AVAILABLE DATA:

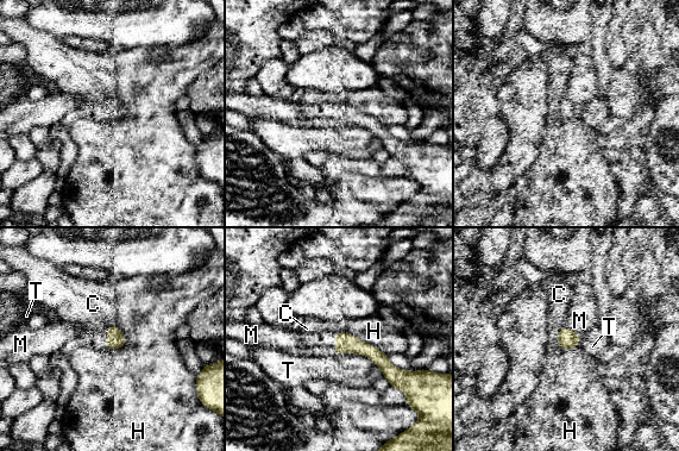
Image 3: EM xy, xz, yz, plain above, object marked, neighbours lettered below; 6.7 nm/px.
act=keep width_nm=120 each=C:other,H:other,M:other,T:other runs_along=3:(338, 334), (371, 351), (400, 379) found='none of them fits'

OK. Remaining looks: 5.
act=check view=3d um=4 pic=1 at=(539, 150) why='branch stops here'

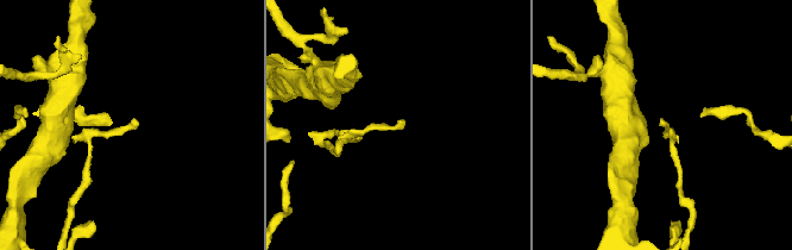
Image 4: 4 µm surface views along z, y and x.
act=check view=em slice=xz step=8 show=letters pic=4 at=(133, 119) why='need the tissue'

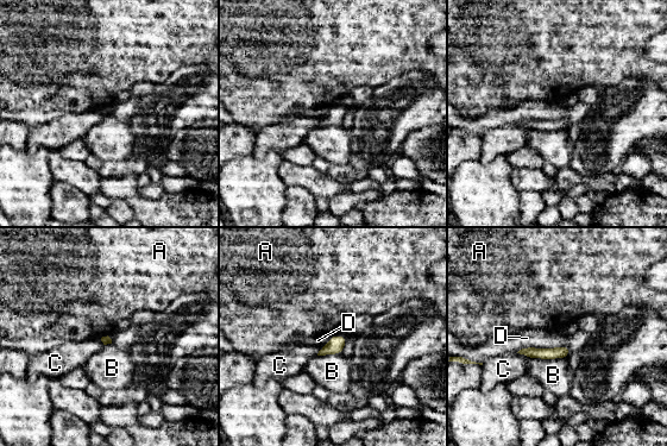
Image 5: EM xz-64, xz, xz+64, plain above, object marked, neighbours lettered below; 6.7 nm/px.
act=check view=em slice=planes show=letters at=same

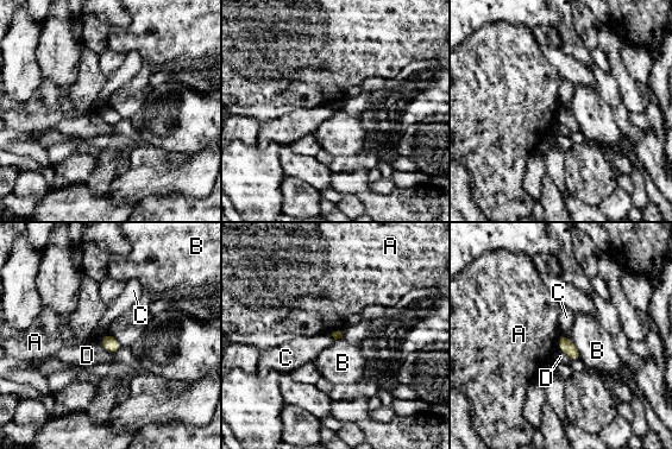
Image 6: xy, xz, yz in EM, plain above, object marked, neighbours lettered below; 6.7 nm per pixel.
act=keep each=A:other,B:other,C:other,D:other found='no lettered segment goes on from it'

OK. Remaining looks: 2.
act=check view=em slice=yz step=4 show=tint pic=1 at=(995, 241) why='three arms meet'

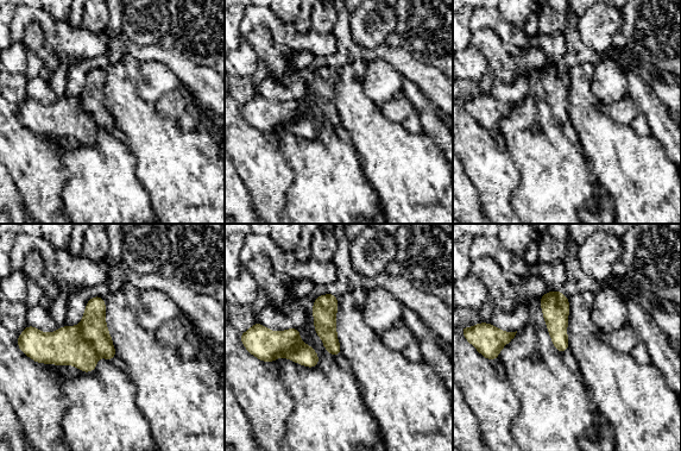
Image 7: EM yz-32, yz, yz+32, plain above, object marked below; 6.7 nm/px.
act=check view=em slice=yz step=4 show=letters at=same why='see the neighbours'

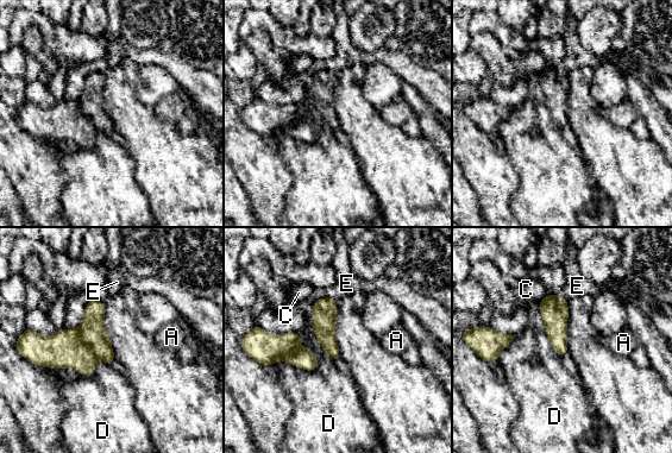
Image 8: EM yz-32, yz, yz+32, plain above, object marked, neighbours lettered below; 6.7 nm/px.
act=keep each=A:other,C:other,D:other,E:other border=8:(318, 359), (313, 370), (274, 364) found='all the same cell'

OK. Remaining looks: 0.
act=done edits=none rest=unchecked

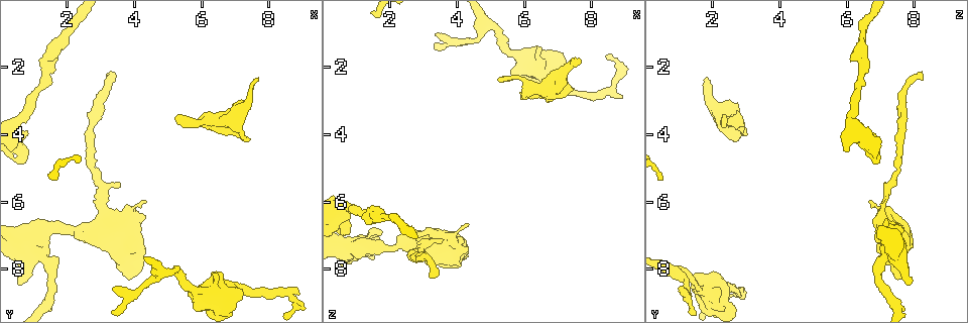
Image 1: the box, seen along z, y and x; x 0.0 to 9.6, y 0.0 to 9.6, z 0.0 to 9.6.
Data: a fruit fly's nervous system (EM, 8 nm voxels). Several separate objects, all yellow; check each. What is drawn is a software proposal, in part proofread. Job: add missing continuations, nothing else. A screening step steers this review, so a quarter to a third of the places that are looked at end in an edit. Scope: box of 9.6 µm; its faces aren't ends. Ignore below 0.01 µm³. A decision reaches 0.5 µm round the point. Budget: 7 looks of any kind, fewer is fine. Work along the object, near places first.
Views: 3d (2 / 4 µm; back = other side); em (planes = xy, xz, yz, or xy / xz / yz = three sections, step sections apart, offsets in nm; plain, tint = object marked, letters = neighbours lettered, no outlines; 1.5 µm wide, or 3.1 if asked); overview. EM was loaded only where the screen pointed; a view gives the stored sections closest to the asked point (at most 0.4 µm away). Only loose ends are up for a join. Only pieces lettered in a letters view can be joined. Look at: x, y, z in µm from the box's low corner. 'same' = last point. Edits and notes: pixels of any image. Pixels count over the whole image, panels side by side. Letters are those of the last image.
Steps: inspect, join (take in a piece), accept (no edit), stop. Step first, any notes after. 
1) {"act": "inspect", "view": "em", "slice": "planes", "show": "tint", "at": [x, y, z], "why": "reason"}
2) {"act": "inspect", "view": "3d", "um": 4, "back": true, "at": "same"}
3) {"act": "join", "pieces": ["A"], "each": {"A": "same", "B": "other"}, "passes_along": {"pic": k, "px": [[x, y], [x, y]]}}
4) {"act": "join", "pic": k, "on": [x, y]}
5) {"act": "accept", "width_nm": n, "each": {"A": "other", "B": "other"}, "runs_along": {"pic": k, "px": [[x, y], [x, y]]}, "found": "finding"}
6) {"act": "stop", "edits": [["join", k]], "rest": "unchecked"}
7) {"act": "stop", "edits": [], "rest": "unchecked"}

{"act": "inspect", "view": "em", "slice": "planes", "show": "letters", "at": [8.85, 8.80, 2.95], "why": "branch stops here"}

WHAT TO DO: State how many lines contain the word "accept" across the listing, and give no other text.

REPLY: 2